◆ **PROBLEM**:
Using the entries below, write out the line with "## Introduction", the line with "or low-quality mappings.", and every line in between, exactly as each is written.

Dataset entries
-=-=-
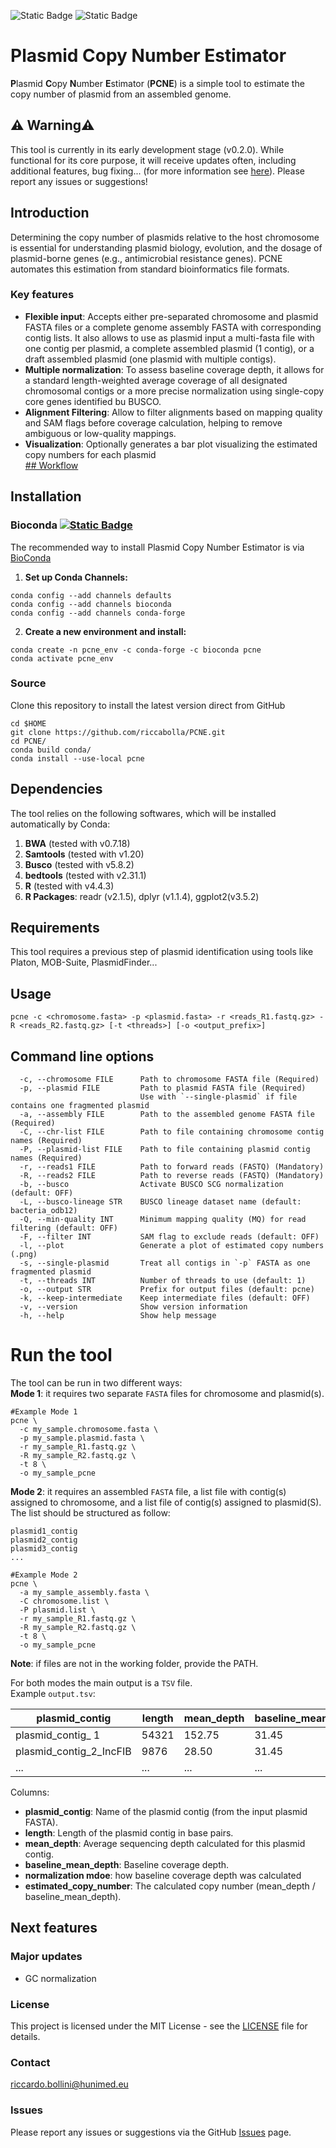 ![Static Badge](https://img.shields.io/badge/License-MIT-blue)
![Static Badge](https://img.shields.io/badge/version-0.2.0-blue)

# Plasmid Copy Number Estimator
**P**lasmid **C**opy **N**umber **E**stimator (**PCNE**) is a simple tool to estimate the copy number of plasmid from an assembled genome. <br>
## ⚠️ Warning⚠️ 
This tool is currently in its early development stage (v0.2.0). While functional for its core purpose, it will receive updates often, including additional features, bug fixing... (for more information see [here](#Next-features)). Please report any issues or suggestions!
## Introduction
Determining the copy number of plasmids relative to the host chromosome is essential for understanding plasmid biology, evolution, and the dosage of plasmid-borne genes (e.g., antimicrobial resistance genes). PCNE automates this estimation from standard bioinformatics file formats. <br>
### Key features
* **Flexible input**: Accepts either pre-separated chromosome and plasmid FASTA files or a complete genome assembly FASTA with corresponding contig lists. It also allows to use as plasmid input a multi-fasta file with one contig per plasmid, a complete assembled plasmid (1 contig), or a draft assembled plasmid (one plasmid with multiple contigs). 
* **Multiple normalization**: To assess baseline coverage depth, it allows for a standard length-weighted average coverage of all designated chromosomal contigs or a more precise normalization using single-copy core genes identified bu BUSCO. 
* **Alignment Filtering**: Allow to filter alignments based on mapping quality and SAM flags before coverage calculation, helping to remove ambiguous or low-quality mappings.
* **Visualization**: Optionally generates a bar plot visualizing the estimated copy numbers for each plasmid <br>
[## Workflow](./figure/Workflow.png)

## Installation
### Bioconda [![Static Badge](https://img.shields.io/badge/Install_with-Bioconda-blue)](https://bioconda.github.io/)

The recommended way to install Plasmid Copy Number Estimator is via [BioConda](https://bioconda.github.io/)<br>
1) **Set up Conda Channels:**<br>

```
conda config --add channels defaults
conda config --add channels bioconda
conda config --add channels conda-forge
```
2) **Create a new environment and install:**<br>
```
conda create -n pcne_env -c conda-forge -c bioconda pcne
conda activate pcne_env
```
### Source
Clone this repository to install the latest version direct from GitHub
```
cd $HOME
git clone https://github.com/riccabolla/PCNE.git 
cd PCNE/
conda build conda/
conda install --use-local pcne
```
## Dependencies
The tool relies on the following softwares, which will be installed automatically by Conda:<br>
1) **BWA** (tested with v0.7.18)<br>
2) **Samtools** (tested with v1.20)<br>
3) **Busco** (tested with v5.8.2)
4) **bedtools** (tested with v2.31.1)
5) **R** (tested with v4.4.3)<br>
6) **R Packages**: readr (v2.1.5), dplyr (v1.1.4), ggplot2(v3.5.2)<br>
## Requirements
This tool requires a previous step of plasmid identification using tools like Platon, MOB-Suite, PlasmidFinder...
## Usage
```
pcne -c <chromosome.fasta> -p <plasmid.fasta> -r <reads_R1.fastq.gz> -R <reads_R2.fastq.gz> [-t <threads>] [-o <output_prefix>]
```
## Command line options
```
  -c, --chromosome FILE      Path to chromosome FASTA file (Required)  
  -p, --plasmid FILE         Path to plasmid FASTA file (Required)  
                             Use with `--single-plasmid` if file contains one fragmented plasmid  
  -a, --assembly FILE        Path to the assembled genome FASTA file (Required)  
  -C, --chr-list FILE        Path to file containing chromosome contig names (Required)  
  -P, --plasmid-list FILE    Path to file containing plasmid contig names (Required)  
  -r, --reads1 FILE          Path to forward reads (FASTQ) (Mandatory)  
  -R, --reads2 FILE          Path to reverse reads (FASTQ) (Mandatory)  
  -b, --busco                Activate BUSCO SCG normalization (default: OFF)  
  -L, --busco-lineage STR    BUSCO lineage dataset name (default: bacteria_odb12)  
  -Q, --min-quality INT      Minimum mapping quality (MQ) for read filtering (default: OFF)  
  -F, --filter INT           SAM flag to exclude reads (default: OFF)  
  -l, --plot                 Generate a plot of estimated copy numbers (.png)  
  -s, --single-plasmid       Treat all contigs in `-p` FASTA as one fragmented plasmid  
  -t, --threads INT          Number of threads to use (default: 1)  
  -o, --output STR           Prefix for output files (default: pcne)  
  -k, --keep-intermediate    Keep intermediate files (default: OFF)  
  -v, --version              Show version information  
  -h, --help                 Show help message 
```

# Run the tool

The tool can be run in two different ways: <br>
**Mode 1**: it requires two separate `FASTA` files for chromosome and plasmid(s). <br>
```
#Example Mode 1
pcne \ 
  -c my_sample.chromosome.fasta \ 
  -p my_sample.plasmid.fasta \ 
  -r my_sample_R1.fastq.gz \ 
  -R my_sample_R2.fastq.gz \ 
  -t 8 \ 
  -o my_sample_pcne
```
**Mode 2**: it requires an assembled `FASTA` file, a list file with contig(s) assigned to chromosome, and a list file of contig(s) assigned to plasmid(S).
The list should be structured as follow:
```
plasmid1_contig
plasmid2_contig
plasmid3_contig
...
```
```
#Example Mode 2
pcne \ 
  -a my_sample_assembly.fasta \
  -C chromosome.list \
  -P plasmid.list \ 
  -r my_sample_R1.fastq.gz \ 
  -R my_sample_R2.fastq.gz \ 
  -t 8 \ 
  -o my_sample_pcne
```
**Note**: if files are not in the working folder, provide the PATH. <br>

For both modes the main output is a `TSV` file. <br>
Example `output.tsv`: <br>

| plasmid_contig |length | mean_depth |baseline_mean_depth |normalization_mode |estimated_copy_number |
|---|---|---|---|---|---|
|plasmid_contig_ 1|54321 |152.75|31.45|BUSCO_SCG|4.86|
|plasmid_contig_2_IncFIB|9876|28.50|31.45|BUSCO_SCG|0.91|
|...|...|...|...|...|...| 

Columns: <br>
* **plasmid_contig**: Name of the plasmid contig (from the input plasmid FASTA).<br>
* **length**: Length of the plasmid contig in base pairs.<br>
* **mean_depth**: Average sequencing depth calculated for this plasmid contig.<br>
* **baseline_mean_depth**: Baseline coverage depth.<br>
* **normalization mdoe**: how baseline coverage depth was calculated <br>
* **estimated_copy_number**: The calculated copy number (mean_depth / baseline_mean_depth).<br>

## <a name="Next-features"></a>Next features
### Major updates
* GC normalization

### **License**<br>
This project is licensed under the MIT License - see the [LICENSE](https://github.com/riccabolla/PCNE/blob/main/LICENSE) file for details.<br>

### **Contact** <br>
riccardo.bollini@hunimed.eu <br>

### **Issues**<br>
Please report any issues or suggestions via the GitHub [Issues](https://github.com/riccabolla/PCNE/issues) page.<br>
-=-=-
◆ **ANSWER BOX**:
## Introduction
Determining the copy number of plasmids relative to the host chromosome is essential for understanding plasmid biology, evolution, and the dosage of plasmid-borne genes (e.g., antimicrobial resistance genes). PCNE automates this estimation from standard bioinformatics file formats. <br>
### Key features
* **Flexible input**: Accepts either pre-separated chromosome and plasmid FASTA files or a complete genome assembly FASTA with corresponding contig lists. It also allows to use as plasmid input a multi-fasta file with one contig per plasmid, a complete assembled plasmid (1 contig), or a draft assembled plasmid (one plasmid with multiple contigs). 
* **Multiple normalization**: To assess baseline coverage depth, it allows for a standard length-weighted average coverage of all designated chromosomal contigs or a more precise normalization using single-copy core genes identified bu BUSCO. 
* **Alignment Filtering**: Allow to filter alignments based on mapping quality and SAM flags before coverage calculation, helping to remove ambiguous or low-quality mappings.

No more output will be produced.